Lithuania plays dumb
According to Lithuanian officials, the transfer of personal information to Belarus without prior screening is routine. The two countries have a bilateral agreement, dating back to 1992, on legal assistance and legal relations in civil, family and criminal matters.
The ministry of justice claims nobody knew who Bialiatski was and that the blunder should not discredit its previous pro-human-rights work in Belarus.
The claim is hard to believe given that Lithuania was at the time the chairman of the Vienna-based rights watchdog, the OSCE, and had a special office in Minsk. Despite an outcry by MPs which nearly cost the minister of justice his job, promises of an enquiry were never kept.
Meanwhile, Lithuanian President Dalia Grybauskaitė, former EU commissioner, then as now, continues to protect the regime.
In October 2010, two months before Lukashenko's re-election and the violent crackdown which followed, she was photographed shaking the president's hand in Minsk. "Lukashenko is a guarantor of economic and political stability in Belarus, its independence," she said in November. In early March this year, she reiterated her long-standing position against economic sanctions on Belarus.
A Belarusian politician told EUobsever that her loyalty helps keep the lucrative transit of Belarusian potash and oil flowing to Lithuania's main port. Should she waiver, Lukashenko will divert the transit to competitors in Latvia and Estonia.

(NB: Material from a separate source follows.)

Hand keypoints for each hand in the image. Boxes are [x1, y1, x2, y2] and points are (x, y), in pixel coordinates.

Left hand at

"The President of Lithuania needs Belarus' trade through its port in Klaipėda. The port was her main presidential campaign backer," Irena Khalip, wife of another prominent political prisoner in Belarus, Andrei Sannikov, told EUobserver.
As for Aušra Bernotienė, her husband is a partner in a law firm with extensive business ties in Belarus.

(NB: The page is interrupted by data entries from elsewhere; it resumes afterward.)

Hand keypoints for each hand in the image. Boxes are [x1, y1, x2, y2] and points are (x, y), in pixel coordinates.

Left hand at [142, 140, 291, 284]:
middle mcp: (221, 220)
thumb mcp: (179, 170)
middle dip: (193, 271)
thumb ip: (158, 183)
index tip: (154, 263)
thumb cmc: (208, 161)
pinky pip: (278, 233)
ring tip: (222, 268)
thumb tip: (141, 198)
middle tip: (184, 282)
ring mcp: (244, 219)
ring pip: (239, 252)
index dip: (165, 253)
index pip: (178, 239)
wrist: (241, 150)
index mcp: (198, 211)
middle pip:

A week after Bialiatski's arrest, his company won the Corporate Intl Magazine 2011 Global Award for "Banking & Finance Law Firm of the Year in Belarus." That same year, it held several presentations and meetings in Belarus with Belorussian lawyers and investment and consulting companies. It also met consultants to develop the country's image, Belorussian venture capital investors and representatives from the securities market.

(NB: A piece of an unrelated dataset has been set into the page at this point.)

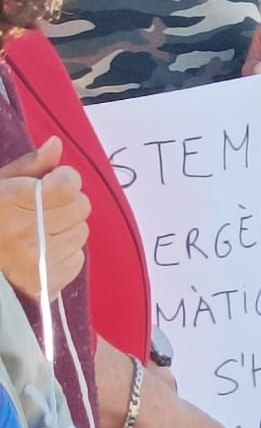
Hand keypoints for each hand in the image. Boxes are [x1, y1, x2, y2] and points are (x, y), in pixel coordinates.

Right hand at [0, 138, 89, 297]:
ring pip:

Like its neighbour to the north, Poland also handed over bank details to Belarus. But unlike Lithuania, it does not claim ignorance or inter-institutional incompetence.
To compound its embarrasment, the country's prosecutor general sent the information shortly before Warsaw hosted an EU summit dedicated to improving the situation in six post-Soviet countries, including Belarus - the so-called Eastern Partnership.
Poland says sorry
"I'm sorry on behalf of the republic," Polish foreign minister Radoslaw Sikorski tweeted back in August.
Marcin Bosacki, the Polish foreign ministry's press spokesman, distanced the government from the prosecutor. Bosacki said the ministry had warned him not to hand over any details.
"Unfortunately, these warnings had no effect on one institution, namely, the prosecutor general's office. Why not? That's a question for the prosecutor general," he said.
However it came about, Lithuania and Poland's action has had serious consequences beyond Bialiatski's incarceration.
On top of his jail sentence, authorities are to confiscate the first floor apartment in Minsk which he purchased 12 years ago and Viasna, which operates out of the premises, has been given two months to clear out.
Viasna vice-president, Stefanovic Valiantsin, whose personal bank details were also on the Lithuanian and Polish lists, has been fined 2,000 euros - a king's ransom in a country where the average wage is less than 200 euros a month.
'Tragic mistake'
"It was a tragic mistake for Viasna, for me, and for Bialiatski and it shows that EU co-operation with this regime is very dangerous. But it was our government who imprisoned Bialiatski, not Lithuania or Poland," he told EUobserver.
Irena Khalip made clear just how badly Belarus needs people like Bialiatski and Valiantsin to keep doing their work.
She is currently under house arrest and cannot travel outside Minsk. Amid reports of torture in Lukashenko's jails and claims that an inmate with tuberculosis was deliberately introduced into his cell, she last saw her husband in January and says that he is nearing death.
"He looked like someone who had just spent a decade in Stalin's gulag," she said.